Indirect cathodic reduction of dispersed CI Vat Blue 1 (indigo) by dihydroxy-9,10-anthraquinones in cyclic voltammetry experiments

Abstract

The indirect cathodic reduction of dispersed indigo (CI Vat Blue 1) was studied by cyclic voltammetry (CV). Dihydroxy-9,10-anthraquinones were used as organic mediators in 0.2M aqueous NaOH. Reversible behaviour was observed for the anthraquinoids studied. Cathodic peak potentials were observed an −710mV to −870mV (vs. Ag/AgCl, 3M KCl reference electrode). The efficiency for indirect cathodic dyestuff reduction was characterised by calculation of so-called enhancement factors e.f., which are defined as the quotient of the cathodic peak current in presence of dispersed dye (Ip)c and the diffusion controlled cathodic peak current of the mediator system (Ip)d, thus e.f.=(Ip)c/(Ip)d.

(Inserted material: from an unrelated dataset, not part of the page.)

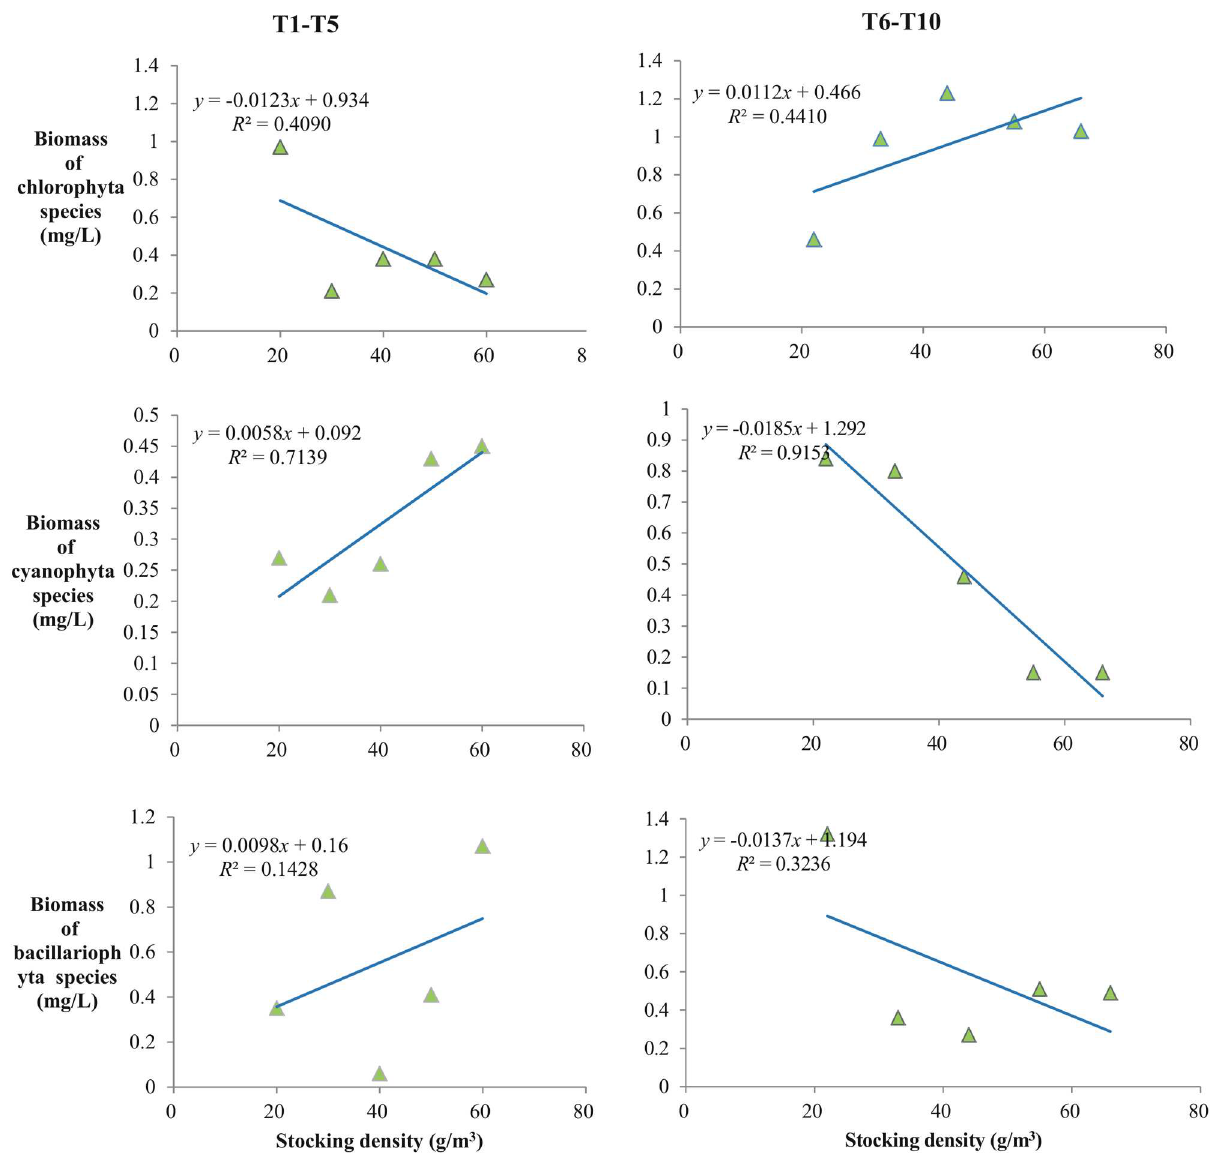
Fig 4. Linear correlation of stocked fish density with biomass of three dominant phyla at day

Representative values calculated for e.f. were between 1.2 and 1.7. In case of indirect dyestuff reduction an anodic current is observed during the reverse scan of the CV at a potential of -620mV, which is due to the reoxidation of soluble leuco-indigo to indigo. The peak current of this anodic wave can be used as a measure for the efficiency of the anthraquinoid system used. Highest efficiency was observed for 1,8-Dihydroxy-9,10-anthraquinone, followed by the 1,2- and the 1,4-substituted dihydroxy-anthraquinones and 1,2-Dihydroxy-9,10-anthraquinone-3-sulfonic acid (Alizarine Red S). With increasing indigo concentration the cathodic peak current (Ip)c of the respective anthraquinone increased. This behaviour is characteristic for the catalytic mechanism in cyclic voltammetry.